There's the mantra that most chain restaurants are more of the same; they all have a similar selection of cuisines, with each of them offering their own specialty option, whether it be a unique burger or a tower of onion rings. At any chain restaurant, you'll find the common components of the mainstream menu: steak, burgers, chicken sandwiches, salads, pizza, pasta. Rarely do chains stray too far from the common menu. But what if restaurants provided a more ethnically diverse selection? Would the public receive it well?
Studies show, they would. According to the National Restaurant Association, 75% of consumers like it when restaurants with mainstream menus serve ethnic food, and 8 in every 10 consumers eat at least one ethnic cuisine per month. Ethnic food is increasingly popular, with two-thirds of consumers eating a wider variety of ethnic cuisines now than they did 5 years ago. It's a huge opportunity for restaurants to not only make changes to improve the variety of their options, but to invite an evolving and diversified consumer base to enjoy different kinds of food.

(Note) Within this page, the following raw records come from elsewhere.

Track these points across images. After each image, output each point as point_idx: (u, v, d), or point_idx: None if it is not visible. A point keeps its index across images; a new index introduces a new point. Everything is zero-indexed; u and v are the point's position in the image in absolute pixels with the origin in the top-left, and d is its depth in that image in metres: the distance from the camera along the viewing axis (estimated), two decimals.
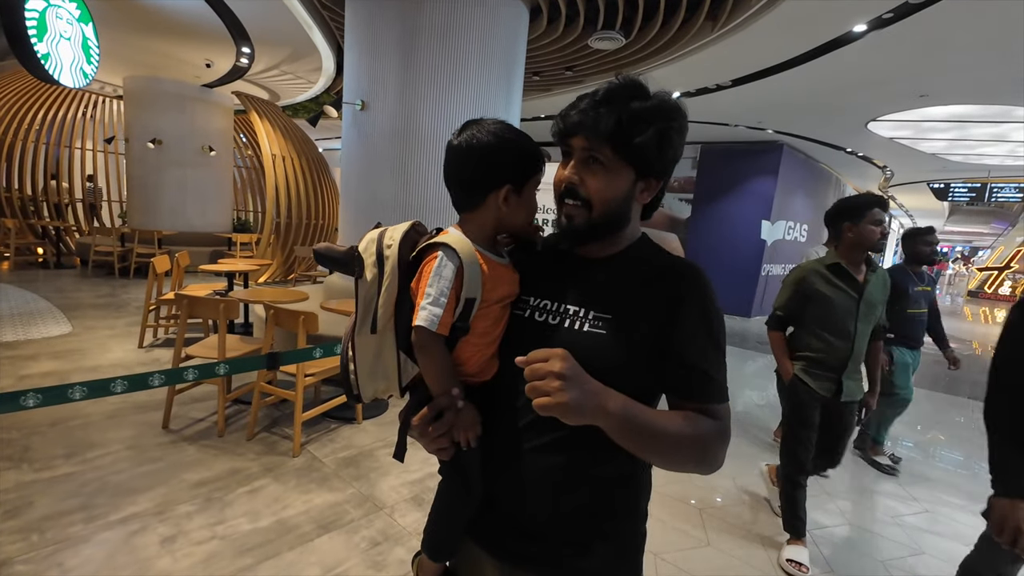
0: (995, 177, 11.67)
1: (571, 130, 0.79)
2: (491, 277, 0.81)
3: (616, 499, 0.82)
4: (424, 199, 4.35)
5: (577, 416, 0.67)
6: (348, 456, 2.85)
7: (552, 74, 6.73)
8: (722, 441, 0.77)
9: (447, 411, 0.80)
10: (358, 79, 4.52)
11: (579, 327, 0.79)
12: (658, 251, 0.86)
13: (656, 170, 0.81)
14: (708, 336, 0.78)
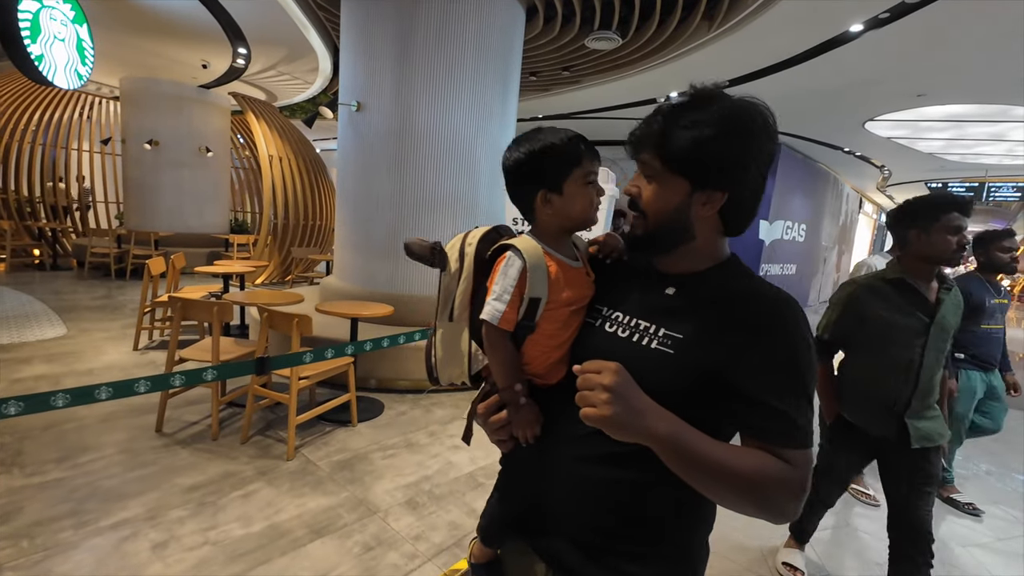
0: (992, 176, 11.67)
1: (632, 143, 0.81)
2: (559, 279, 0.83)
3: (667, 525, 0.79)
4: (420, 199, 4.33)
5: (620, 432, 0.67)
6: (343, 459, 2.83)
7: (549, 74, 6.71)
8: (791, 490, 0.70)
9: (509, 405, 0.82)
10: (354, 79, 4.51)
11: (647, 343, 0.78)
12: (748, 276, 0.80)
13: (714, 181, 0.75)
14: (789, 373, 0.72)
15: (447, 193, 4.37)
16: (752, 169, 0.76)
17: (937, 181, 12.51)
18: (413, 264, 4.42)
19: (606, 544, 0.80)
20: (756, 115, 0.75)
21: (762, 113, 0.76)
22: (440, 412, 3.62)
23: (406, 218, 4.35)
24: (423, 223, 4.36)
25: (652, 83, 6.73)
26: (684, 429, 0.69)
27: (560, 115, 9.20)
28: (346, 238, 4.73)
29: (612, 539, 0.80)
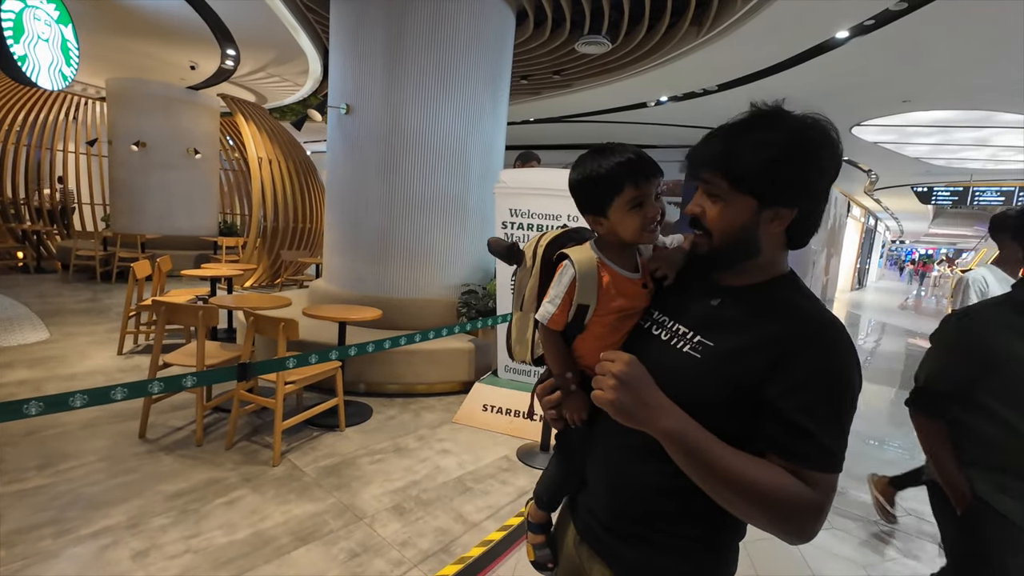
0: (977, 181, 11.85)
1: (693, 163, 0.82)
2: (610, 289, 0.89)
3: (691, 520, 0.81)
4: (410, 202, 4.31)
5: (624, 418, 0.73)
6: (330, 465, 2.81)
7: (540, 78, 6.74)
8: (810, 511, 0.69)
9: (561, 390, 0.92)
10: (343, 82, 4.49)
11: (680, 347, 0.81)
12: (800, 293, 0.80)
13: (784, 197, 0.76)
14: (824, 395, 0.71)
15: (437, 196, 4.36)
16: (820, 184, 0.77)
17: (923, 185, 12.69)
18: (402, 267, 4.40)
19: (633, 529, 0.84)
20: (822, 132, 0.76)
21: (827, 129, 0.76)
22: (430, 416, 3.60)
23: (396, 221, 4.33)
24: (413, 226, 4.35)
25: (642, 87, 6.77)
26: (694, 429, 0.71)
27: (551, 118, 9.23)
28: (335, 241, 4.70)
29: (638, 525, 0.84)
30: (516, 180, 3.55)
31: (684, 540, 0.81)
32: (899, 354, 8.01)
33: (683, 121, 8.58)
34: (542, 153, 4.54)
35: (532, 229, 3.56)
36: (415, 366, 3.95)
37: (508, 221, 3.61)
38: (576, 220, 3.45)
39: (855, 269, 20.48)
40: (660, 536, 0.82)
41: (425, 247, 4.40)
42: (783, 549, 2.36)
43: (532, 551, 1.07)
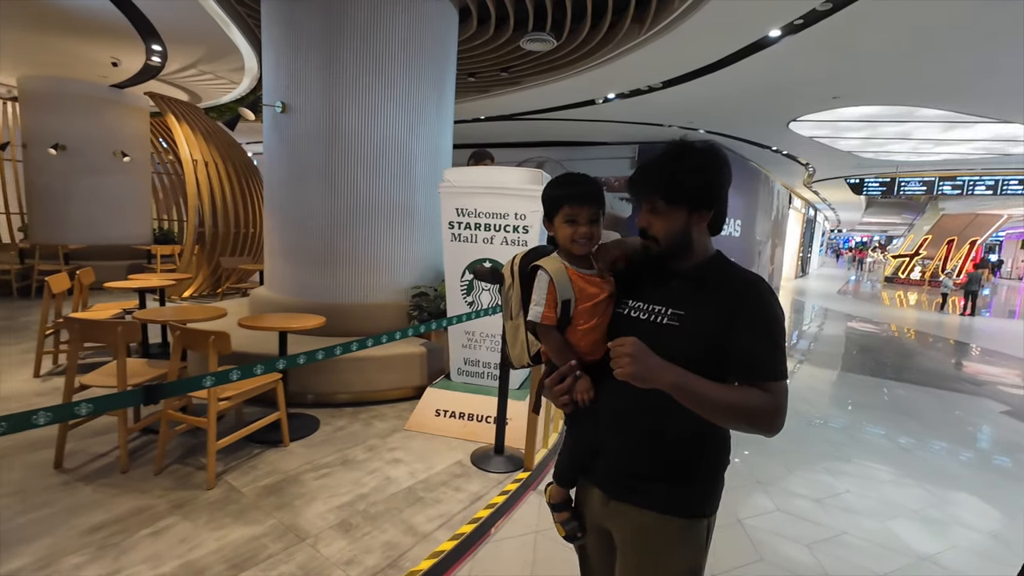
0: (902, 172, 12.68)
1: (635, 190, 1.09)
2: (578, 284, 1.12)
3: (698, 453, 1.06)
4: (355, 205, 4.16)
5: (641, 383, 0.95)
6: (271, 484, 2.66)
7: (488, 75, 6.67)
8: (773, 411, 0.98)
9: (568, 377, 1.09)
10: (277, 79, 4.28)
11: (659, 321, 1.06)
12: (727, 265, 1.10)
13: (704, 204, 1.06)
14: (766, 332, 1.00)
15: (383, 199, 4.23)
16: (725, 190, 1.09)
17: (855, 177, 13.46)
18: (349, 272, 4.24)
19: (654, 469, 1.06)
20: (720, 153, 1.06)
21: (722, 150, 1.07)
22: (381, 425, 3.48)
23: (340, 225, 4.17)
24: (359, 230, 4.20)
25: (590, 84, 6.82)
26: (689, 377, 0.97)
27: (502, 116, 9.19)
28: (276, 247, 4.48)
29: (658, 465, 1.06)
30: (461, 179, 3.48)
31: (689, 467, 1.06)
32: (840, 338, 8.45)
33: (631, 118, 8.73)
34: (496, 151, 4.48)
35: (480, 229, 3.50)
36: (365, 373, 3.82)
37: (455, 221, 3.53)
38: (523, 219, 3.41)
39: (798, 258, 21.55)
40: (674, 468, 1.06)
41: (372, 251, 4.26)
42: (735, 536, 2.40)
43: (561, 528, 1.24)
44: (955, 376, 6.35)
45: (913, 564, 2.39)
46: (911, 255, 20.54)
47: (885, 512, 2.85)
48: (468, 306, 3.61)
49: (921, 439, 4.03)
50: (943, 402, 5.14)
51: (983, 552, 2.53)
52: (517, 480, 2.82)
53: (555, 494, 1.25)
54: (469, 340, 3.66)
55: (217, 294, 7.28)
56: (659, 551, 1.07)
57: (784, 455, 3.49)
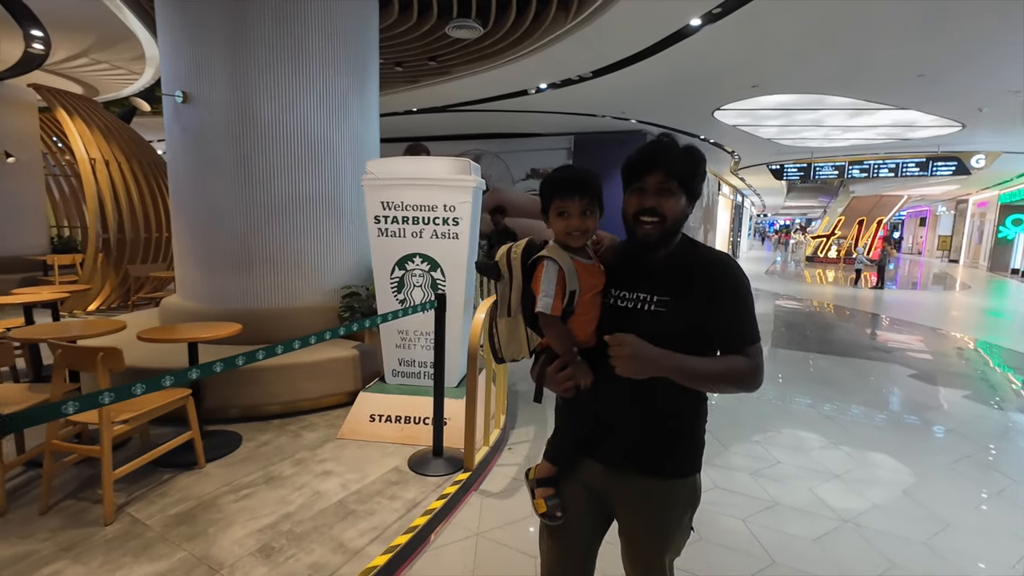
0: (817, 158, 13.57)
1: (648, 168, 1.12)
2: (583, 274, 1.16)
3: (685, 421, 1.19)
4: (274, 203, 3.87)
5: (643, 375, 1.05)
6: (182, 512, 2.40)
7: (416, 64, 6.45)
8: (755, 370, 1.11)
9: (570, 364, 1.16)
10: (176, 66, 3.90)
11: (646, 308, 1.14)
12: (698, 248, 1.20)
13: (695, 194, 1.17)
14: (740, 306, 1.13)
15: (305, 195, 3.96)
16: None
17: (776, 163, 14.28)
18: (270, 275, 3.96)
19: (655, 438, 1.18)
20: (699, 149, 1.16)
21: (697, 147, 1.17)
22: (311, 436, 3.26)
23: (257, 224, 3.87)
24: (278, 229, 3.91)
25: (522, 74, 6.76)
26: (683, 359, 1.07)
27: (435, 108, 8.96)
28: (187, 251, 4.11)
29: (647, 437, 1.18)
30: (386, 170, 3.30)
31: (681, 434, 1.19)
32: (769, 315, 8.92)
33: (566, 108, 8.76)
34: (432, 144, 4.31)
35: (408, 222, 3.34)
36: (293, 382, 3.57)
37: (381, 215, 3.35)
38: (452, 210, 3.29)
39: (729, 242, 22.70)
40: (668, 436, 1.18)
41: (295, 250, 3.98)
42: None
43: (543, 504, 1.26)
44: (869, 345, 6.86)
45: (838, 528, 2.50)
46: (828, 235, 22.14)
47: (813, 479, 2.98)
48: (399, 303, 3.45)
49: (842, 406, 4.29)
50: (859, 370, 5.51)
51: (899, 510, 2.69)
52: (457, 482, 2.71)
53: (543, 470, 1.29)
54: (403, 339, 3.50)
55: (128, 306, 6.64)
56: (662, 509, 1.20)
57: (722, 432, 3.60)
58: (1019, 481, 3.05)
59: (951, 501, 2.80)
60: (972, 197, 22.28)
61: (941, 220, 27.93)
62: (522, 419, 3.78)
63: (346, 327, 2.40)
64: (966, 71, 6.32)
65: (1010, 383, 5.31)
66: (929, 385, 5.03)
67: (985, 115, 8.40)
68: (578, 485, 1.26)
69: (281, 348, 1.89)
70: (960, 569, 2.21)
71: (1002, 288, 14.48)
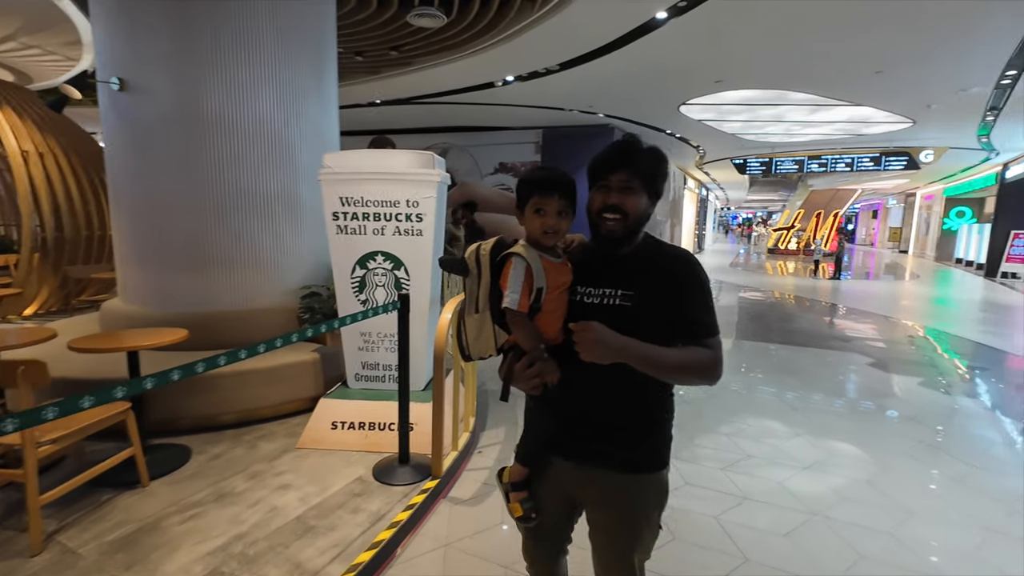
0: (778, 152, 13.93)
1: (613, 167, 1.15)
2: (551, 272, 1.16)
3: (652, 416, 1.21)
4: (222, 196, 3.63)
5: (606, 360, 1.06)
6: (121, 537, 2.20)
7: (377, 54, 6.21)
8: (715, 361, 1.13)
9: (537, 361, 1.14)
10: (112, 50, 3.60)
11: (612, 302, 1.16)
12: (660, 244, 1.23)
13: (658, 194, 1.21)
14: (701, 299, 1.16)
15: (259, 190, 3.73)
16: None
17: (739, 158, 14.58)
18: (223, 276, 3.72)
19: (617, 433, 1.19)
20: (663, 151, 1.19)
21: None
22: (268, 446, 3.08)
23: (207, 222, 3.62)
24: (231, 226, 3.68)
25: (488, 65, 6.62)
26: (647, 347, 1.08)
27: (399, 100, 8.72)
28: (129, 251, 3.82)
29: (620, 428, 1.19)
30: (344, 164, 3.12)
31: (650, 429, 1.21)
32: (734, 307, 9.10)
33: (533, 102, 8.66)
34: (397, 138, 4.12)
35: (369, 219, 3.17)
36: (249, 389, 3.36)
37: (340, 211, 3.17)
38: (415, 206, 3.14)
39: (695, 235, 23.15)
40: (636, 431, 1.20)
41: (249, 250, 3.75)
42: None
43: (519, 507, 1.29)
44: (830, 335, 7.06)
45: (807, 521, 2.51)
46: (788, 228, 22.85)
47: (781, 471, 3.00)
48: (361, 304, 3.29)
49: (806, 396, 4.37)
50: (821, 359, 5.66)
51: (865, 500, 2.73)
52: (424, 490, 2.59)
53: (516, 473, 1.31)
54: (366, 342, 3.34)
55: (69, 310, 6.20)
56: (631, 505, 1.22)
57: (689, 425, 3.60)
58: (973, 465, 3.15)
59: (912, 488, 2.86)
60: (920, 191, 23.41)
61: (892, 213, 29.27)
62: (492, 420, 3.69)
63: (299, 332, 2.24)
64: (919, 69, 6.54)
65: (957, 369, 5.55)
66: (886, 373, 5.19)
67: (934, 112, 8.76)
68: (551, 485, 1.28)
69: (224, 359, 1.72)
70: (925, 558, 2.24)
71: (947, 277, 15.26)
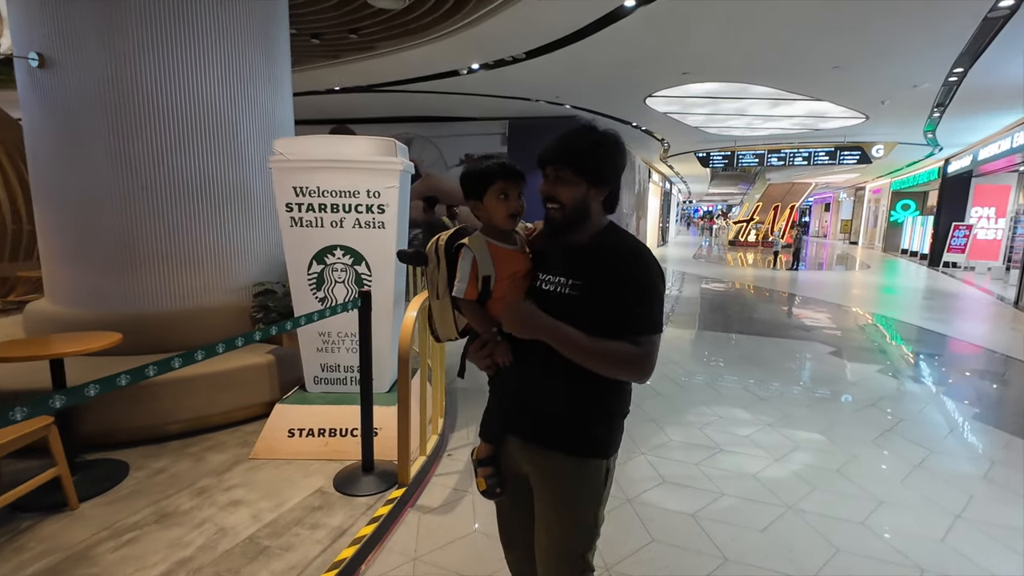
0: (740, 146, 14.23)
1: (545, 160, 1.18)
2: (500, 260, 1.23)
3: (597, 403, 1.21)
4: (160, 186, 3.32)
5: (524, 334, 1.14)
6: (45, 569, 1.95)
7: (335, 37, 5.89)
8: (641, 359, 1.11)
9: (489, 343, 1.25)
10: (29, 22, 3.22)
11: (562, 291, 1.18)
12: (617, 235, 1.21)
13: (601, 180, 1.18)
14: (638, 293, 1.12)
15: (204, 180, 3.44)
16: (619, 172, 1.21)
17: (703, 151, 14.83)
18: (164, 273, 3.42)
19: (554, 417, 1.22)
20: (618, 138, 1.18)
21: (619, 136, 1.18)
22: (218, 458, 2.84)
23: (143, 213, 3.31)
24: (171, 219, 3.37)
25: (453, 53, 6.39)
26: (567, 330, 1.11)
27: (360, 87, 8.37)
28: (55, 247, 3.46)
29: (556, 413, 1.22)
30: (297, 150, 2.88)
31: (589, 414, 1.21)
32: (696, 299, 9.23)
33: (499, 92, 8.48)
34: (359, 127, 3.89)
35: (326, 210, 2.95)
36: (197, 396, 3.10)
37: (294, 202, 2.94)
38: (376, 196, 2.94)
39: (659, 228, 23.52)
40: (575, 415, 1.20)
41: (195, 245, 3.46)
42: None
43: (483, 482, 1.33)
44: (791, 324, 7.24)
45: (783, 515, 2.48)
46: (748, 221, 23.52)
47: (755, 464, 2.99)
48: (319, 303, 3.07)
49: (772, 386, 4.41)
50: (783, 349, 5.77)
51: (836, 491, 2.74)
52: (390, 500, 2.43)
53: (482, 450, 1.36)
54: (325, 342, 3.13)
55: None
56: (565, 488, 1.23)
57: (659, 418, 3.56)
58: (933, 451, 3.24)
59: (880, 477, 2.90)
60: (869, 184, 24.53)
61: (843, 206, 30.59)
62: (462, 419, 3.55)
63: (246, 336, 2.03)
64: (874, 65, 6.72)
65: (907, 356, 5.77)
66: (844, 361, 5.34)
67: (887, 107, 9.08)
68: (508, 462, 1.34)
69: (153, 370, 1.51)
70: (897, 546, 2.25)
71: (894, 267, 16.04)
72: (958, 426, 3.69)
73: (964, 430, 3.64)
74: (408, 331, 2.48)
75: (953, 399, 4.26)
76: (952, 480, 2.88)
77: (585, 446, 1.21)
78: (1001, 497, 2.72)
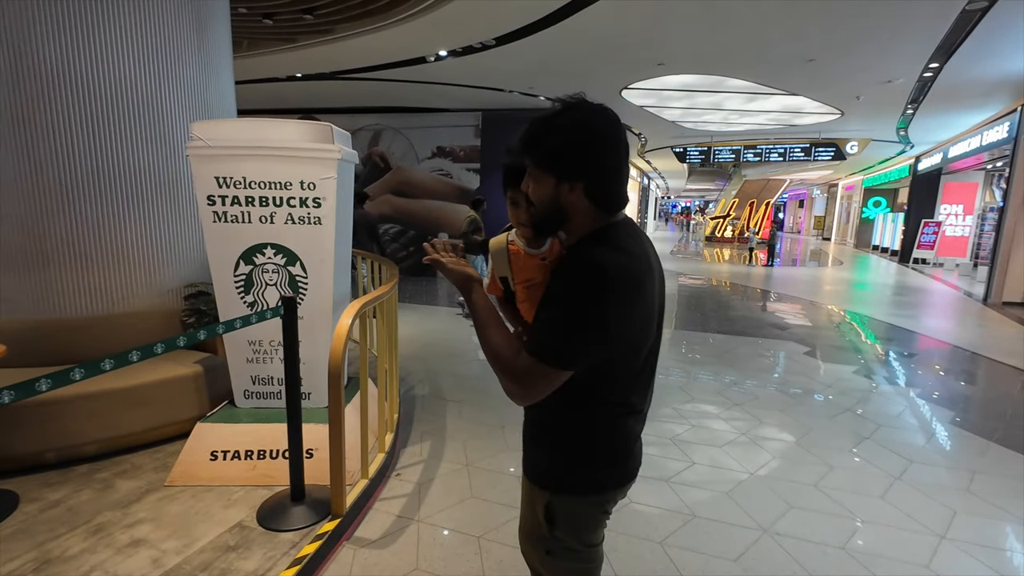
0: (716, 142, 14.17)
1: (513, 152, 1.10)
2: (517, 264, 1.15)
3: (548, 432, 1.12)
4: (70, 177, 2.92)
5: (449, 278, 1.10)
6: None
7: (289, 18, 5.48)
8: (512, 373, 0.99)
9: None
10: None
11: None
12: (594, 246, 0.99)
13: (572, 173, 0.98)
14: (555, 309, 0.97)
15: (121, 169, 3.05)
16: (605, 160, 0.98)
17: (680, 146, 14.72)
18: (79, 274, 3.03)
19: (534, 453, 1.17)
20: (599, 119, 0.98)
21: (605, 116, 0.98)
22: (128, 485, 2.49)
23: (50, 206, 2.91)
24: (87, 214, 2.99)
25: (418, 37, 6.04)
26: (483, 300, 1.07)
27: (323, 74, 7.93)
28: None
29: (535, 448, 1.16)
30: (219, 135, 2.53)
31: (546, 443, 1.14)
32: (672, 295, 9.09)
33: (468, 81, 8.15)
34: (324, 118, 3.54)
35: (254, 204, 2.62)
36: (104, 414, 2.71)
37: (216, 195, 2.59)
38: (311, 188, 2.62)
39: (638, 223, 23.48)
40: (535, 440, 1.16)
41: (112, 242, 3.08)
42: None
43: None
44: (766, 322, 7.13)
45: (758, 540, 2.27)
46: (724, 216, 23.64)
47: (728, 480, 2.77)
48: (248, 307, 2.74)
49: (745, 388, 4.23)
50: (757, 349, 5.62)
51: (815, 509, 2.54)
52: (320, 535, 2.13)
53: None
54: (255, 352, 2.80)
55: None
56: (526, 508, 1.20)
57: None
58: (912, 460, 3.08)
59: (860, 491, 2.72)
60: (842, 181, 24.90)
61: (816, 202, 31.07)
62: (418, 432, 3.26)
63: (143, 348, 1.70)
64: (849, 59, 6.61)
65: (881, 356, 5.68)
66: (820, 362, 5.21)
67: (861, 103, 9.03)
68: None
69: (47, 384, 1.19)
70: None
71: (866, 263, 16.24)
72: (936, 433, 3.56)
73: (942, 437, 3.50)
74: (340, 341, 2.17)
75: (929, 402, 4.15)
76: (933, 494, 2.71)
77: (532, 470, 1.17)
78: (983, 511, 2.57)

So, what kind of ethnic cuisines are begging to be introduced into mainstream menus? According to the NRA, three of the least known cuisines are Ethiopian, Brazilian/Argentinian, and Korean. Tell me the last time you saw any of these cuisines in a mainstream chain, and if you have, kudos to them.
The restaurant industry is constantly growing; sales are up over $200 billion since 2010, and so far this year in 2018, sales are already up another 3.8% against a year ago. More and more people are dining out; it's no secret that 9 in 10 people enjoy going out to eat. With a growing market, restaurants must capitalize by diversifying their menus and bringing in unique cuisines people have never tried before. Consumers take pride in having tried a lot of different cuisines, and in turn, the first restaurants to start offering unique food options, will be the first to take the most advantage of this uptick in dining revenue.
All statistics, data and information was gained from the National Restaurant Association.